Work instruction — Repeat the entries shown below with every word and mark intact.
Given records: Begin
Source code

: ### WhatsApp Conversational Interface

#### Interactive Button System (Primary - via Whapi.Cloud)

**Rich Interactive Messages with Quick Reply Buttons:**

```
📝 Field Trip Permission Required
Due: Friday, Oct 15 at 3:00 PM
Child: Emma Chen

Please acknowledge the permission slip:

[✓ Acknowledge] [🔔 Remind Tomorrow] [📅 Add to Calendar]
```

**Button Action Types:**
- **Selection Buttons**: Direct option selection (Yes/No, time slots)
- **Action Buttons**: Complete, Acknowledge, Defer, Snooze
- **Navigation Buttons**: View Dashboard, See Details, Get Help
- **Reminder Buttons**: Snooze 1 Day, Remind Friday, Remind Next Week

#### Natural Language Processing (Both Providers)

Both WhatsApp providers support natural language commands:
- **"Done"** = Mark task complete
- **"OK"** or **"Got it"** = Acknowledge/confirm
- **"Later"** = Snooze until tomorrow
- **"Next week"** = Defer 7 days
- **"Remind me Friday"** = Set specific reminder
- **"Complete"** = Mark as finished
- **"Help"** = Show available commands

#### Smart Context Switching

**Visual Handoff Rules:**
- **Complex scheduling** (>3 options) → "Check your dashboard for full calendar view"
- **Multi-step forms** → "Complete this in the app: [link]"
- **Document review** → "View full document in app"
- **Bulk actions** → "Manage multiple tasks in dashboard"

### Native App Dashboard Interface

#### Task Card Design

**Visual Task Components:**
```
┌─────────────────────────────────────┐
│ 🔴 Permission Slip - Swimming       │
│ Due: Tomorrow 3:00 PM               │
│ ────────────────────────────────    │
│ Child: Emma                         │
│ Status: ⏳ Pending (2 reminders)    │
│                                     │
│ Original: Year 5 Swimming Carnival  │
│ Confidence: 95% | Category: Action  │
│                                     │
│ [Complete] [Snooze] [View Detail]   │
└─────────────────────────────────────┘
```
Given records: End
Written solution —
Source code

: ### WhatsApp Conversational Interface

#### Interactive Button System (Primary - via Whapi.Cloud)

**Rich Interactive Messages with Quick Reply Buttons:**

```
📝 Field Trip Permission Required
Due: Friday, Oct 15 at 3:00 PM
Child: Emma Chen

Please acknowledge the permission slip:

[✓ Acknowledge] [🔔 Remind Tomorrow] [📅 Add to Calendar]
```

**Button Action Types:**
- **Selection Buttons**: Direct option selection (Yes/No, time slots)
- **Action Buttons**: Complete, Acknowledge, Defer, Snooze
- **Navigation Buttons**: View Dashboard, See Details, Get Help
- **Reminder Buttons**: Snooze 1 Day, Remind Friday, Remind Next Week

#### Natural Language Processing (Both Providers)

Both WhatsApp providers support natural language commands:
- **"Done"** = Mark task complete
- **"OK"** or **"Got it"** = Acknowledge/confirm
- **"Later"** = Snooze until tomorrow
- **"Next week"** = Defer 7 days
- **"Remind me Friday"** = Set specific reminder
- **"Complete"** = Mark as finished
- **"Help"** = Show available commands

#### Smart Context Switching

**Visual Handoff Rules:**
- **Complex scheduling** (>3 options) → "Check your dashboard for full calendar view"
- **Multi-step forms** → "Complete this in the app: [link]"
- **Document review** → "View full document in app"
- **Bulk actions** → "Manage multiple tasks in dashboard"

### Native App Dashboard Interface

#### Task Card Design

**Visual Task Components:**
```
┌─────────────────────────────────────┐
│ 🔴 Permission Slip - Swimming       │
│ Due: Tomorrow 3:00 PM               │
│ ────────────────────────────────    │
│ Child: Emma                         │
│ Status: ⏳ Pending (2 reminders)    │
│                                     │
│ Original: Year 5 Swimming Carnival  │
│ Confidence: 95% | Category: Action  │
│                                     │
│ [Complete] [Snooze] [View Detail]   │
└─────────────────────────────────────┘
```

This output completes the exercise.